Integer Points that can be used for Pratt’s Sequence in Shellsort

Finally, what cost does each pass have? In an $h$-pass, where $h = 2^p3^q$ with suitable $p,q$, the file will already be $2h$– and $3h$-sorted. If $2h >n$, this is extending the definition of “$2h$-sorted” trivially; if not, this follows from what the algorithm has achieved so far and from Knuth’s “Theorem K”. Now, from this theorem you can conclude that there won’t be too many inversions left in the considered subsequence: In one of our $h$-passes, a subsequence of $\frac nh$ numbers is to be considered (this is repeated $h$ times during this stage of the algorithm afterwards before the next skipping number comes in), and by construction, this subsequence is already 2-sorted and 3-sorted. Thankfully, we already talked about those drowsy sequences. Each has at most $\frac{n}{2h}$ inversions in it (its length is $\frac nh$ here, not $n$ as we had above) and we have to consider $h$ such sequences during this pass. Hence, the total number of inversions that may be cured by the $h$-pass is at most $h\frac{n}{2h} = \frac n2$.
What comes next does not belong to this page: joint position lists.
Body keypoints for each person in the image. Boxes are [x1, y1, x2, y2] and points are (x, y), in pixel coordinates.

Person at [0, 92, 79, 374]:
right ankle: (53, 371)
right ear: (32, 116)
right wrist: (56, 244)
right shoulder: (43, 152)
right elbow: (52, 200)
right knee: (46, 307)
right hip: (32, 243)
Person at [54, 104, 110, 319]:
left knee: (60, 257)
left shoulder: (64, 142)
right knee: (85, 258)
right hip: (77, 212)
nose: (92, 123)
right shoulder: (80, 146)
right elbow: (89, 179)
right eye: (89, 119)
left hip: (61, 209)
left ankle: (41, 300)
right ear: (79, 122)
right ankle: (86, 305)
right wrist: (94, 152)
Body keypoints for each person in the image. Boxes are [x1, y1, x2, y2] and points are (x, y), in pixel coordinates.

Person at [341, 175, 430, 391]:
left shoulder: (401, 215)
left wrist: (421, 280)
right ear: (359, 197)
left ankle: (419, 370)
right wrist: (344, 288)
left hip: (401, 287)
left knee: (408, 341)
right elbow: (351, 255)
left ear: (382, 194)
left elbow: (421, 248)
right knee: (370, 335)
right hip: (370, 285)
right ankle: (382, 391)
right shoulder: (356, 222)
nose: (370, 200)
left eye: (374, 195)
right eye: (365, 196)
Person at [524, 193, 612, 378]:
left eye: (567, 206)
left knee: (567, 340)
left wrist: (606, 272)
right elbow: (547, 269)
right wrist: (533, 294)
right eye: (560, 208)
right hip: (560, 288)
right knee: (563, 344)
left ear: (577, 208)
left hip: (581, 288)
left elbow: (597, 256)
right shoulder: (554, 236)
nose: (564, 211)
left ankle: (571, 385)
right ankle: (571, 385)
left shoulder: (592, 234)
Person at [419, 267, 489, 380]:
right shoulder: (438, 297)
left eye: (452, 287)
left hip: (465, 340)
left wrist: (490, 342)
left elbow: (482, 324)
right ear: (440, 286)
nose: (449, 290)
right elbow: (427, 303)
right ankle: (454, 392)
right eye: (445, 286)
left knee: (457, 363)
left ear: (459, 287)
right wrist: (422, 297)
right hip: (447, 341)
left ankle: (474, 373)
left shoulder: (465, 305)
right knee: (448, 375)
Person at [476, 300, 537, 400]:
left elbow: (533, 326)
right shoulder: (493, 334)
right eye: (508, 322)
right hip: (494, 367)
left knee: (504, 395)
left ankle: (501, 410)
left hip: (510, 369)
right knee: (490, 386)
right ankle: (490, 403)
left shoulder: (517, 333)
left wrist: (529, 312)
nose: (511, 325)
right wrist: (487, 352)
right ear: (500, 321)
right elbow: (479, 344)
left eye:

So, the costs for Shellsort with Pratt’s sequence is $O(\frac n2(\log n)^2) = O(n(\log n)^2)$, as stated. q.e.d.

Knuth then goes on to look at bounds that hinge on deeper number-theoretic relations between the skips. By choosing those cleverly, one can even get down to $O(n e^{c\sqrt{\ln n}})$ – even for real-world sets, this may be a suitable choice, since the constant implied by the $O$-notation is usually much smaller than with Pratt’s sequence. Pratt’s sequence is way better for astronomically large $n$, though. I admit, I did shun away from the proofs of those bounds… I may return to those some time later. At a first glance, they didn’t seem as appealing as those that I rephrased here. But maybe, I’m just being too picky and not doing justice to those ideas.

As of now, apparently no sequence that achieves the famous $O(n\log n)$-bound is known. I would be very interested to learn, if one could actually prove this to be impossible.

Now, for practical purposes, Shellsort will not be your first choice as a sorting algorithm. It has mostly the merits of being very easy to implement, being quite fast on partially sorted sets and being in-place (not using too much extra space while sorting). I have turned to Knuth’s next chapter by now, which deals with exchanging sorts (like Bubblesort and, in particular, Quicksort) – in the beginning I just wanted to skip Shellsort to get to the next chapter faster. But I have dwelled there for quite some time now, and for good reason. Shellsort allows for much deeper mathematics than I had anticipated, and I have learned a great deal about the principles that underly the theory of algorithms. And there is still research to do. Amazing stuff.